Figure 1.

Crizotinib causes cardiac dysfunction, myocardial injury and remodeling in mice. C57BL/6J mice (n = 5) were treated with vehicle or 100 mg/kg crizotinib for 6 weeks. (A, B) the cardiac function of C57BL/6J mice. (C) heart weight to tibia length ratio (HW: TL). (D) Representative images of cardiac sections stained by WGA. Scale bar: 20 μm. Right: quantification of cardiomyocyte cross-sectional area based on WGA staining. (E) cardiac remodeling gene expression relative to Actb. n = 4. (F) Representative images of cardiac sections stained by Sirius red or Masson. Scale bar: 50 μm. (G) MCMs (left) or CCC-HEH-2 cells (right) were treated with crizotinib for 72 h, respectively, and the survival fraction was detected via SRB assay. n = 3. (H) serum from the mice was analyzed for CKMB (left) and LDH (right) levels. n = 5. (I) H&E staining.
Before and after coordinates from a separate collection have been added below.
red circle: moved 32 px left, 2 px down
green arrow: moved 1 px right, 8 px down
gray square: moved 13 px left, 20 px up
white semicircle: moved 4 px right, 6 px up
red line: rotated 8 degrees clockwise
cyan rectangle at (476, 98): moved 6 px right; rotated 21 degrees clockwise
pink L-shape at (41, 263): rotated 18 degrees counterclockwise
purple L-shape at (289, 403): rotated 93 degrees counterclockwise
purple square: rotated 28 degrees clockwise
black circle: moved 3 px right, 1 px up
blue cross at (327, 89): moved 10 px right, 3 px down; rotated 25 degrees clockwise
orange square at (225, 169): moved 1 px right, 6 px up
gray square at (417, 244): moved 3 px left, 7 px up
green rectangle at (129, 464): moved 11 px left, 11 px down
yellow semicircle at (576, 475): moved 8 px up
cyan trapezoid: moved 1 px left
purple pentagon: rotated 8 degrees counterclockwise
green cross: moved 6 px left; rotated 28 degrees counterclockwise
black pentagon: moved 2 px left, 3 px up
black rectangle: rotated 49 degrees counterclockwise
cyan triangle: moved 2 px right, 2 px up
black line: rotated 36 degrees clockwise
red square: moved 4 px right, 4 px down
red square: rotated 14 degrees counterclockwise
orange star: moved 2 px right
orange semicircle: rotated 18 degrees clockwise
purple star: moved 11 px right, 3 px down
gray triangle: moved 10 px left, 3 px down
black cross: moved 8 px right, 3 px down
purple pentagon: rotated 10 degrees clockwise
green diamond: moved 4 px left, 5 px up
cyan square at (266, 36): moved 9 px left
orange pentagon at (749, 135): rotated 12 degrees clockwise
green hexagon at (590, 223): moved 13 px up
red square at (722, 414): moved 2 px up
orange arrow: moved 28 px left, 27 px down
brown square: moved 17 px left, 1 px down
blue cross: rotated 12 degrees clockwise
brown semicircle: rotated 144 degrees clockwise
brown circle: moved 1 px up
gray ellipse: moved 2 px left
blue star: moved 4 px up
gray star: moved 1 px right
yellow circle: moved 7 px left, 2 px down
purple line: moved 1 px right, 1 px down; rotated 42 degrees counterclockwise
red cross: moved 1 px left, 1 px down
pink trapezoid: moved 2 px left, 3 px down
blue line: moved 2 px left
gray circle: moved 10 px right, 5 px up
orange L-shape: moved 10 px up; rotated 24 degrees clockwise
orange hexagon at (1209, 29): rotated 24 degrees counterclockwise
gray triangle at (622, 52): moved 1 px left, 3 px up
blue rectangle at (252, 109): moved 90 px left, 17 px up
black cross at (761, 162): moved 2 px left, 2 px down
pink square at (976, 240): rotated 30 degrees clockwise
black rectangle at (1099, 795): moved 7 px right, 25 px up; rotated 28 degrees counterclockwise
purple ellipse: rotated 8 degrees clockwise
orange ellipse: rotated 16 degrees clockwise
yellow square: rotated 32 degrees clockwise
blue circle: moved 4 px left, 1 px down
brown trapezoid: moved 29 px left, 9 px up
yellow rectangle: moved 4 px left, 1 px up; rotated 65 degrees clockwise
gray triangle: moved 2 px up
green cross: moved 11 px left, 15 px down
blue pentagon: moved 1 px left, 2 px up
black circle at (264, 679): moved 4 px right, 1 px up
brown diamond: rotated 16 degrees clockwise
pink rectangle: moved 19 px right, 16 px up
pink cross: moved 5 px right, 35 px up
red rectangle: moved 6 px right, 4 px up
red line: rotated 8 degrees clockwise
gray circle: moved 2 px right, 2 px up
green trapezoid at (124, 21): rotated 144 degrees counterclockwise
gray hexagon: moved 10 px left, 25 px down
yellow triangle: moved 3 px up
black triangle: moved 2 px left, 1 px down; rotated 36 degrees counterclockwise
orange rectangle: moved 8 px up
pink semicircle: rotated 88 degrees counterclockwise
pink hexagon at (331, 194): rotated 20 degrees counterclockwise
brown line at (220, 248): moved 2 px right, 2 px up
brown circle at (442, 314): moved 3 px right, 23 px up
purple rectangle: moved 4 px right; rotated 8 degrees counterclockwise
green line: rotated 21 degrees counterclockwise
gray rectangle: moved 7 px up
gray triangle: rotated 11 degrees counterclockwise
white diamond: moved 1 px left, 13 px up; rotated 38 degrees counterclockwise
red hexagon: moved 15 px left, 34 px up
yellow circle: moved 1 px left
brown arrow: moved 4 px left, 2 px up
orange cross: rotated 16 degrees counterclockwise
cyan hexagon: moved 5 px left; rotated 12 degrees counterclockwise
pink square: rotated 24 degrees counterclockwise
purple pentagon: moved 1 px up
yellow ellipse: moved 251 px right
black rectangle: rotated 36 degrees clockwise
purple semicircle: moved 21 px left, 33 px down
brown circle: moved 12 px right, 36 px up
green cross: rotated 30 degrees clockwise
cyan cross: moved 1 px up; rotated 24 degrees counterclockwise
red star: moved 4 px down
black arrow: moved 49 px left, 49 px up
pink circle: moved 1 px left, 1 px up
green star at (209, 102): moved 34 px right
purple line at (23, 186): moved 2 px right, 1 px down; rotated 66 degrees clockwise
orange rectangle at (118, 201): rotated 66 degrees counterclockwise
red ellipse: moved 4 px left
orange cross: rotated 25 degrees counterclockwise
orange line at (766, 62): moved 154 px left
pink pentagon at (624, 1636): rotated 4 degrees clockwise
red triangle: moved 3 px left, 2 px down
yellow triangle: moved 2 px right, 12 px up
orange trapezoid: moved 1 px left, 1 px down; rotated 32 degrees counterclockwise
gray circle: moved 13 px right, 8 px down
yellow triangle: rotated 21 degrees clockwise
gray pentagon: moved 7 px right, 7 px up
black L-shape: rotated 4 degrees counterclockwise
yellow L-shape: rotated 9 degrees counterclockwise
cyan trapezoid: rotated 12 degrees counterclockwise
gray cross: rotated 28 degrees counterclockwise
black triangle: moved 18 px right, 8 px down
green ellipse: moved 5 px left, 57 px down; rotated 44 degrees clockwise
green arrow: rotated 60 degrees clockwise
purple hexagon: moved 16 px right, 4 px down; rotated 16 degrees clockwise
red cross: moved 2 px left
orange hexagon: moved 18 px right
Scale bar: 2 μm. The yellow arrow indicated typical pathological changes. Scale bar: 50 μm. (J) MCMs were treated with crizotinib. GAPDH was used as the loading control. n = 3. (K) MCMs were stained with DAPI after crizotinib (1 μM) treatment for 8 h. Yellow arrows indicate significant changes of the nucleus. Scale bar: 25 μm. Data were presented as mean ± SD. The P value was calculated by unpaired Student’s t test (B to E and H) and one-way ANOVA with Dunnett’s multiple comparisons tests (G and J). ****, P < 0.0001; ***, P < 0.001; **, P < 0.01; *, P < 0.05; ns, no significance. CTRL: Control; Crizo: crizotinib.